Pretendía aclarar que su decisión de dimitir implicó dejar el club en manos de una Comisión Gestora y dejar sin efecto su plan de convocar las elecciones el 21 de marzo y dar la cara cerrando el ejercicio 2020-21. Para evitar más confusión, el expresidente quería subrayar dos cuestiones muy claras. Una, que la asamblea aprobó sus cuentas de la temporada 2019-20 con el voto a favor y la petición expresa del nuevo presidente Joan Laporta, una liquidación con pérdidas del ejercicio provocadas por la COVID pero con beneficios al cierre del mandato lo que anula cualquier posibilidad de acción de responsabilidad.

Laporta y Bartomeu, en una imagen de archivo | EFE

Laporta y Bartomeu, en una imagen de archivo | EFE

Y añadido a esta perspectiva, en segundo término,el ruego de esclarecer que en ningún caso se le puede atribuir a su junta, en absoluto, ninguna responsabilidad sobre el cierre del ejercicio del que ya han avanzado unas pérdidas a su modo de ver sospechosa de haber introducido alguna de esas ideas contables macabras, ignorantes y peligrosas para el club.

Por eso, desde un primer original de la carta con el doble de páginas fue puliendo el mensaje y afinando cada frase para que tuviera exclusivamente ese contexto económico sobre un juicio paralelo y mediático en el que ya ha sido condenado socialmente por el aparato periodístico de Joan Laporta.

Por eso, también, le ha querido reiterar que desde su llegada al club y con el conocimiento previo de la situación -caída total de ingresos- la nueva junta debía ponerse manos a la obra en lugar de echarse a dormir con la excusa de que la ‘herencia’ lo explica todo.

Joan Laporta con su junta directiva en la toma de posesión / EFE

Joan Laporta con su junta directiva en la toma de posesión / EFE

Bartomeu estaba decidido a recordarle que su junta tenía un plan de urgencia, mejor o discutible, pero tenía un plan que además dejó sobre la mesa como el Barça Corporate y la Superliga, rechazados de plano y claramente sin alternativa.

Pero también a recordarle que en 2010 Joan Laporta dejó el club, sin pandemia, en una situación crítica, “nefasta” y, estatutariamente abocada a la obligación de pasar por la asamblea la decisión, o no, de iniciar una acción de responsabilidad.

Quería, personalmente, recordarle que después de haber ganado las elecciones de 2003 bajo el lema ‘levantaremos las alfombras’ de Joan Gaspart, fue Joan Laporta el que promovió esconder su propia basura bajo esa misma alfombra.

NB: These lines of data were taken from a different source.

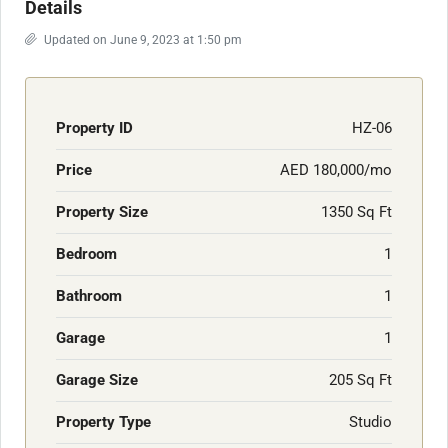
Details
Updated on June 9, 2023 at 1:50 pm
Property ID
HZ-06
Price
AED 180,000/mo
Property Size
1350 Sq Ft
Bedroom
1
Bathroom
1
Garage
1
Garage Size
205 Sq Ft
Property Type
Studio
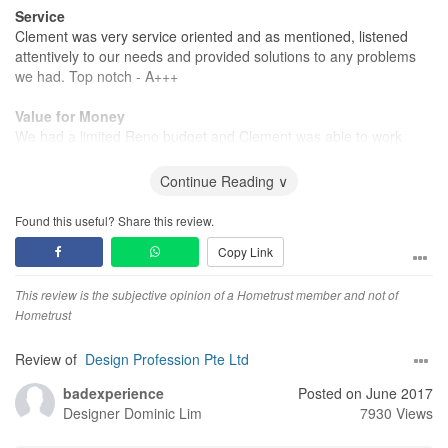
Service
Clement was very service oriented and as mentioned, listened
attentively to our needs and provided solutions to any problems
we had. Top notch - A+++
Value for Money
We had a limited Reno budget and Clement was able to work
around it to provide us great value for mobey renovation for our
1st home!
Continue Reading ∨
Found this useful? Share this review.
Copy Link
This review is the subjective opinion of a Hometrust member and not of
Hometrust
Review of
Design Profession Pte Ltd
badexperience
Posted on June 2017
Designer
Dominic Lim
7930 Views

Laporta, tras conseguir la victoria en las elecciones de 2003 | EFE

Laporta, tras conseguir la victoria en las elecciones de 2003 | EFE

El proceso de la carta, desde que se decidió a redactarla, ha durado aproximadamente una semana y no ha tenido consenso de todo su entorno, al contrario. Parte de él ha puesto en duda la oportunidad, la necesidad y la arriesgada decisión de provocar a Joan Laporta. 

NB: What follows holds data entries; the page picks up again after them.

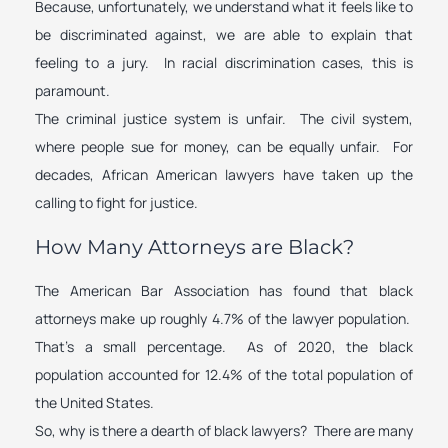
Because, unfortunately, we understand what it feels like to
be discriminated against, we are able to explain that
feeling to a jury. In racial discrimination cases, this is
paramount.
The criminal justice system is unfair. The civil system,
where people sue for money, can be equally unfair. For
decades, African American lawyers have taken up the
calling to fight for justice.
How Many Attorneys are Black?
The American Bar Association has found that black
attorneys make up roughly 4.7% of the lawyer population.
That’s a small percentage. As of 2020, the black
population accounted for 12.4% of the total population of
the United States.
So, why is there a dearth of black lawyers? There are many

Bartomeu no ha dejado entrever, sin embargo, la menor duda de que era necesario marcar el terreno de juego, ni ha manifestado el menor temor a lo que pueda pasar (represalias mediáticas) y ha establecido, a su modo, un cambio en la estrategia en las actuaciones de la junta vigente respecto de esa permanente alusión a un pasado opaco, indefendible y acosado bajo el peso de sus propios pecados.

Lo presunto, lo sospechoso, lo irregular y lo inexplicable o lo vergonzoso de la etapa de Bartomeu, si es que no ha sido suficientemente aireado o utilizado para ganar las elecciones por parte de Laporta, debe ser ahora explicado al detalle y a todos los socios, esa es la parte de su mensaje que seguramente más impacto ha causado y la que, como era su propósito en parte, le ha dado la iniciativa que antes tenía Laporta. Ya se anuncia la presentación de la auditoría para el lunes. Ha funcionado.